* TEXT PROVIDED
_ _ _ _
I’m
not a fan of the media. I don’t mean media as a
communication device even though I wonder if the days of
dial telephones and snail mail were truly the good old
days… I mean media as the conglomeration of
corporations and people creating all manners of
entertainment and everything related to that industry.
Basically, I believe that the media in general is the
education department of the demon of the spirit of the
age. We are constantly indoctrinated with post-modernism,
relativism and humanism through movies, television,
radio, music, art, pop religion and magazines. Nothing
is merely entertainment, nor is anything merely a
program, a song, or even a commercial break. Nothing is
created out of a vacuum or accidentally… it comes from
some “place” even if the creators are unaware of that
place.
In a
sense I’m not really qualified to critique the media. I
grew up not watching TV and a lot of movies, and I still
don’t. I rarely read a magazine except when I’m waiting
for an oil change or a root canal. The last thing I
remember on TV is basically Captain Kangaroo, The
Flintstones, Lunch with Soupy Sales and the wonderful
world of Disney. So when I see glimpses of some crime
drama or sit com or movie the change in what is
considered normal and acceptable for network television
or PG13 viewing is pretty glaring. What was rated X at
the movies when I was a teenager is now on prime time TV.
So in another sense I think I’m immanently qualified to
critique the media because I haven’t been a frog in the
water slowly being boiled to death but not noticing the
change for the last 48 years. But more than that, when
the first thing you remember when you are watching TV or
listening to the media is Jesus Christ and Him crucified
for the sake of the fallen world and all its
manifestations, the spirit of the age and the deceptions
of the media are also pretty glaring.
The
media has slowly desensitized us to the grossness of sin
and debauchery. Torture, rape, adultery, murder…you
name the lowest act a human being can sink to and it
passes for entertainment now. Nothing is left to the
imagination, in fact the media prides itself on
portraying things most of us could never even imagine.
One of
the things that has occurred to me lately is that the
microcosm of the media is advertising. It takes the
culture, the pop philosophies and psychologies, human
motivations and desires that drive the greater
entertainment industry and distills them down to 30
second spots and single phrase slogans. Advertisers
spend millions of dollars doing market and psychological
research to discover what will motivate people to buy a
client’s stuff. More often than not it is not only the
merit of the product, but a feeling or status or aura
they can create around the product that appeals to a
human desire. There is even a method and purpose to
putting commercials and ads in certain TV programs and
magazines because of the demographics of the viewers.
_ _ _ _
Records held in a dataset:
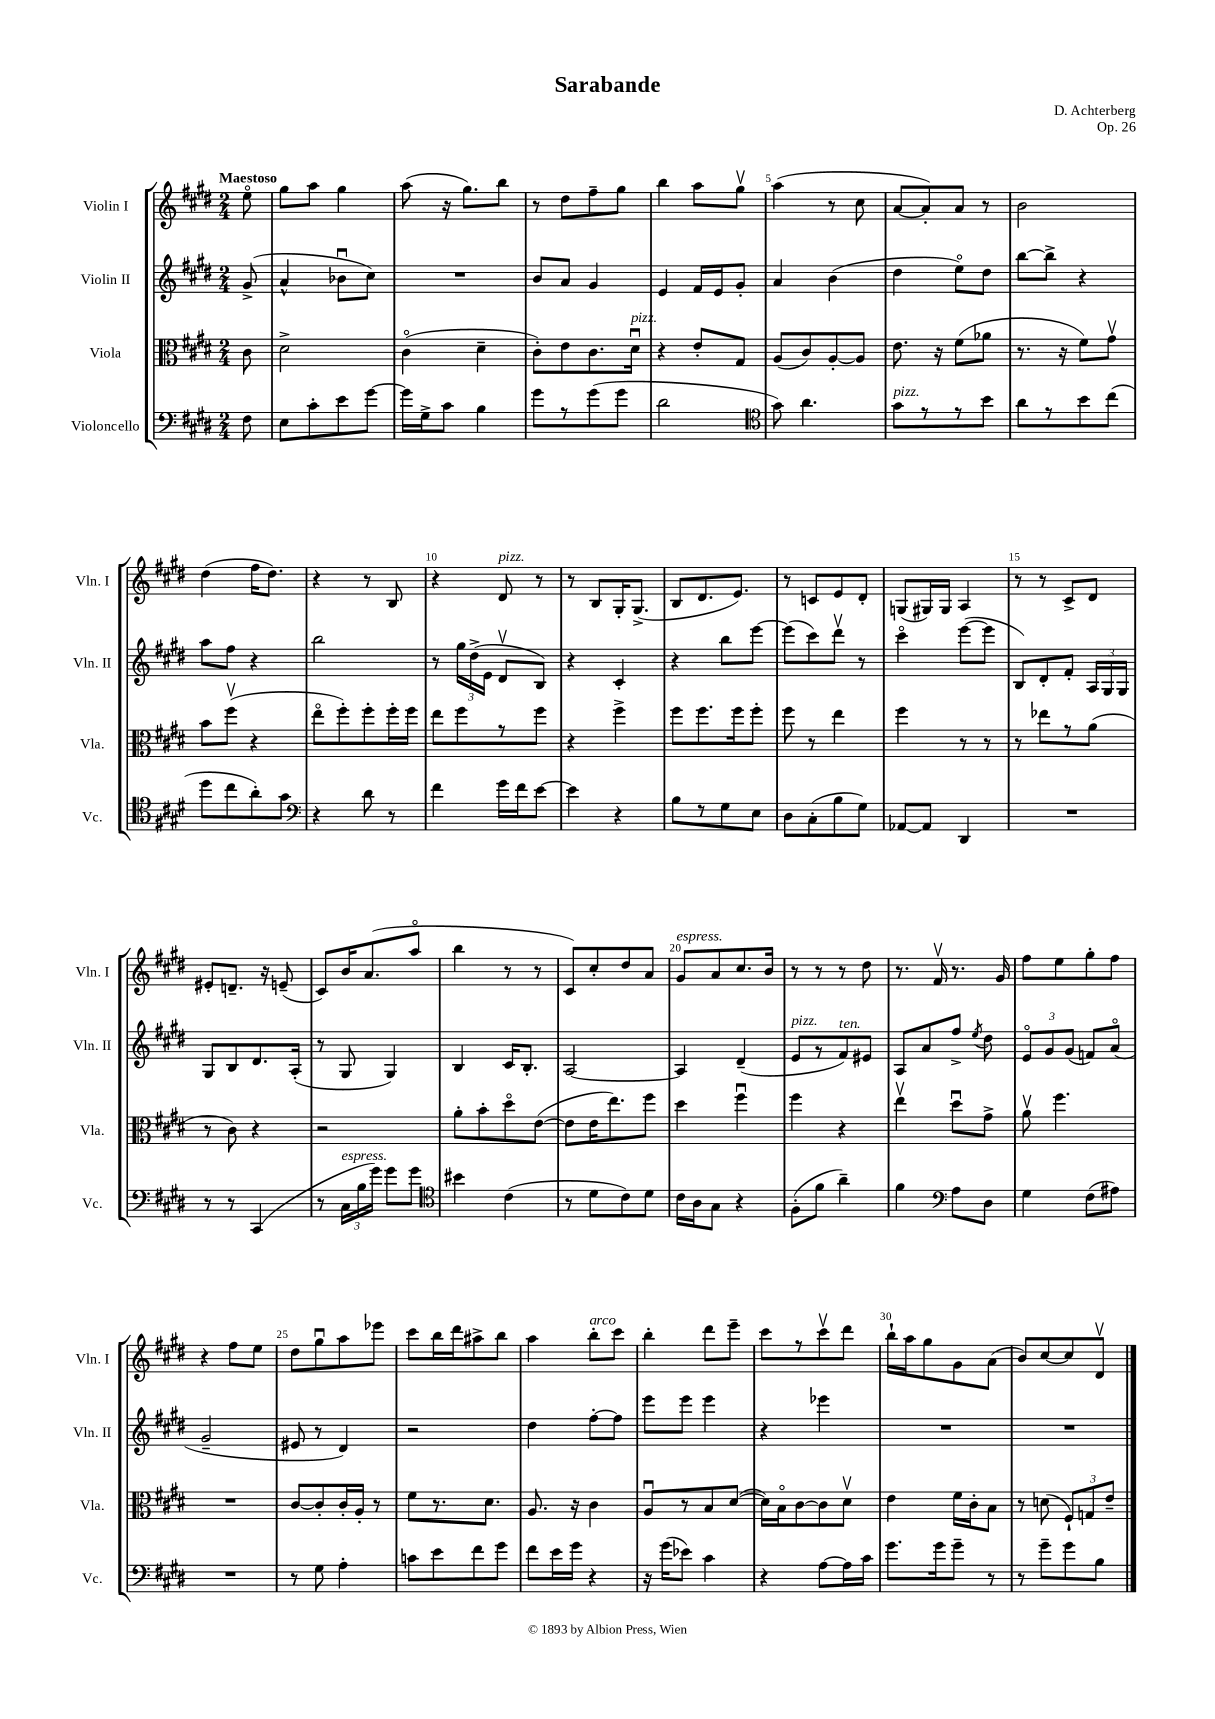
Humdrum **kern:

**kern	**kern	**kern	**kern
*staff4	*staff3	*staff2	*staff1
*clefF4	*clefC3	*clefG2	*clefG2
*k[f#c#g#d#]	*k[f#c#g#d#]	*k[f#c#g#d#]	*k[f#c#g#d#]
*M2/4	*M2/4	*M2/4	*M2/4
8F#\	8c#\	(8g#^/	8eeo\
=	=	=	=
8E\L	2d#^\	4a^^/	8gg#\L
8c#'\	.	.	8aa\J
8e\	.	8b-u\L	4gg#\
[8g#\J	.	8cc#\J)	.
=	=	=	=
16g#\]LL	(4c#o\	2r	(8aa\
16G#^\J	.	.	.
8c#\J	.	.	16r
.	.	.	8.gg#\L)
4B\	4d#~\	.	.
.	.	.	8bb\J
=	=	=	=
8g#\L	8c#'\L)	8b/L	8r
8r	8e\	8a/J	8dd#\L
(8g#\	8.c#\	4g#/	8ff#~\
8g#\J	.	.	8gg#\J
.	16d#u\Jk	.	.
=	=	=	=
2d#\	4r	4e/	4bb\
.	8e'/L	16f#/LL	8aa\L
.	.	16e/J	.
.	8G#/J	8g#'/J	8gg#v\J
=	=	=	=
*clefC4	*	*	*
8g#\)	(8A/L	4a/	(4aa\
4.a\	8c#/)	.	.
.	[8A'/	(4b\	8r
.	8A/]J	.	8cc#\
=	=	=	=
8g#\L	8.e\	4dd#\	[8a/L
8r	.	.	8a'/])
.	16r	.	.
8r	(8f#\L	8eeo\L)	8a/J
8b\J	8a-\J	8dd#\J	8r
=	=	=	=
8a\L	8.r	[8bb\L	2b\
8r	.	8bb^\]J	.
.	16r	.	.
8b\	8f#\L)	4r	.
(8cc#\J	8g#v\J	.	.
=	=	=	=
8dd#\L	8b\L	8aa\L	(4dd#\
8cc#\	(8ff#v\J	8ff#\J	.
8a'\)	4r	4r	16ff#\LK
.	.	.	8.dd#\J)
8g#\J	.	.	.
=	=	=	=
*clefF4	*	*	*
4r	8eeo\L	2bb\	4r
.	8ff#'\)	.	.
8d#\	8ff#'\	.	8r
8r	16ff#'\L	.	8B/
.	16ff#\JJ	.	.
=	=	=	=
4f#\	8ee\L	8r	4r
.	8ff#\	24gg#\LL	.
.	.	(24dd#^\	.
.	.	24e\JJ	.
16g#\LL	8r	8d#v/L	8d#/
16f#\J	.	.	.
[8e\J	8ff#\J	8B/J)	8r
=	=	=	=
4e\]	4r	4r	8r
.	.	.	8B/L
4r	4ff#^\	4c#'/	16G#'/K
.	.	.	(8.G#^/J
=	=	=	=
8B\L	8ff#\L	4r	8B/L
8r	8.ff#\	.	8.d#/
8G#\	.	8bb\L	.
.	16ff#\k	.	8.e/J)
8E\J	8ff#'\J	[8eee\J	.
=	=	=	=
8D#\L	8ff#\	(8eee\]L	8r
(8C#'\	8r	8ccc#\)	8c/L
8B\	4ee\	8ddd#v\J	8e/
8G#\J)	.	8r	8d#'/J
=	=	=	=
[8AA-/L	4ff#\	4ccc#o\	(8G/L
8AA-/]J	.	.	16G#/L)
.	.	.	16G#/JJ
4DD#/	8r	([8eee\L	4A/
.	8r	8eee\]J	.
=	=	=	=
2r	8r	8B/L)	8r
.	8ee-\L	8d#'/	8r
.	8r	8f#'/J	8c#^/L
.	(8a\J	24A/LL	8d#/J
.	.	24G#/	.
.	.	24G#/JJ	.
=	=	=	=
8r	8r	8G#/L	8e#'/L
8r	8c#\)	8B/	8.d~/J
(4CC#/	4r	8.d#/	.
.	.	.	16r
.	.	.	(8e~/
.	.	(16A'/Jk	.
=	=	=	=
8r	2r	8r	8c#/L)
24C#\LL	.	8G#/	16b/K
24B\	.	.	.
.	.	.	(8.a/
24g#\JJ)	.	.	.
8g#\L	.	4G#/)	.
8g#\J	.	.	8aao/J
=	=	=	=
*clefC4	*	*	*
4b#\	8a'\L	4B/	4bb\
.	8b'\	.	.
(4c#\	8dd#o\	16c#/LK	8r
.	.	8.B'/J	.
.	([8e\J	.	8r
=	=	=	=
8r	8e\]L	[2A/	8c#/L)
8d#\L	16e\K	.	8cc#'/
.	8.ee\)	.	.
8c#\)	.	.	8dd#/
8d#\J	8ff#\J	.	8a/J
=	=	=	=
16c#\LL	4dd#\	4A/]	8g#/L
16A\J	.	.	.
8G#\J	.	.	8a/
4r	4ff#u\	(4d#~/	8.cc#/
.	.	.	16b/Jk
=	=	=	=
(8F#'\L	4ff#\	8e/L	8r
8f#\J	.	8r	8r
4a~\)	4r	8f#/)	8r
.	.	8e#/J	8dd#\
=	=	=	=
4f#\	4eev\	8A/L	8.r
.	.	8a/	.
.	.	.	16f#v/
*clefF4	*	*	*
8A\L	8dd#u\L	8ff#^/J	8.r
.	.	8qee/	.
8D#\J	8g#^\J	8dd#\	.
.	.	.	16g#/
=	=	=	=
4G#\	8av\	12eo/L	8ff#\L
.	.	12g#/	.
.	4.ff#\	.	8ee\
.	.	(12g#/J	.
(8F#\L	.	8f/L)	8gg#'\
8A#\J)	.	(8ao/J	8ff#\J
=	=	=	=
2r	2r	2g#~/	4r
.	.	.	8ff#\L
.	.	.	8ee\J
=	=	=	=
8r	[8c#/L	8e#/	8dd#\L
8G#\	8c#'/]	8r	8gg#u\
4A'\	16c#'/L	4d#/)	8aa\
.	16A'/JJ	.	.
.	8r	.	8eee-\J
=	=	=	=
8c\L	8f#\L	2r	8ccc#\L
8e\	8.r	.	16bb\L
.	.	.	16ddd#\J
8f#\	.	.	8aa#^\
.	8.d#\J	.	.
8g#\J	.	.	8bb\J
=	=	=	=
8f#\L	8.A/	4dd#\	4aa\
16e\L	.	.	.
16g#\JJ	16r	.	.
4r	4c#\	[8ff#'\L	8bb'\L
.	.	8ff#\]J	8ccc#\J
=	=	=	=
16r	8Au/L	8eee\L	4bb'\
(16g#\LK	.	.	.
8e-\J)	8r	8eee\J	.
4c#\	8B/	4eee\	8ddd#\L
.	([8d#/J	.	8eee~\J
=	=	=	=
4r	16d#\]LL)	4r	8ccc#\L
.	16Bo\J	.	.
.	[8c#\	.	8r
[8A\L	8c#\]	4eee-\	8ccc#v\
16A\]L	8d#v\J	.	8ddd#\J
16c#\JJ	.	.	.
=	=	=	=
8.g#\L	4e\	2r	16bb`\LL
.	.	.	16aa\J
.	.	.	8gg#\
16g#\k	.	.	.
8g#~\J	16f#\LL	.	8g#\
.	16c#'\J	.	.
8r	8B\J	.	(8a\J
=	=	=	=
8r	8r	2r	8b/L)
8g#~\L	(8d\	.	[8cc#/
8g#\	12F#`/L)	.	8cc#/]
.	12G/	.	.
8B\J	.	.	8d#v/J
.	12e~/J	.	.
==	==	==	==
*-	*-	*-	*-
_ _ _ _
Write out word for word the passage of the text on the media that starts at "So in another" and stops after "also pretty glaring.".

So in another sense I think I’m immanently qualified to
critique the media because I haven’t been a frog in the
water slowly being boiled to death but not noticing the
change for the last 48 years. But more than that, when
the first thing you remember when you are watching TV or
listening to the media is Jesus Christ and Him crucified
for the sake of the fallen world and all its
manifestations, the spirit of the age and the deceptions
of the media are also pretty glaring.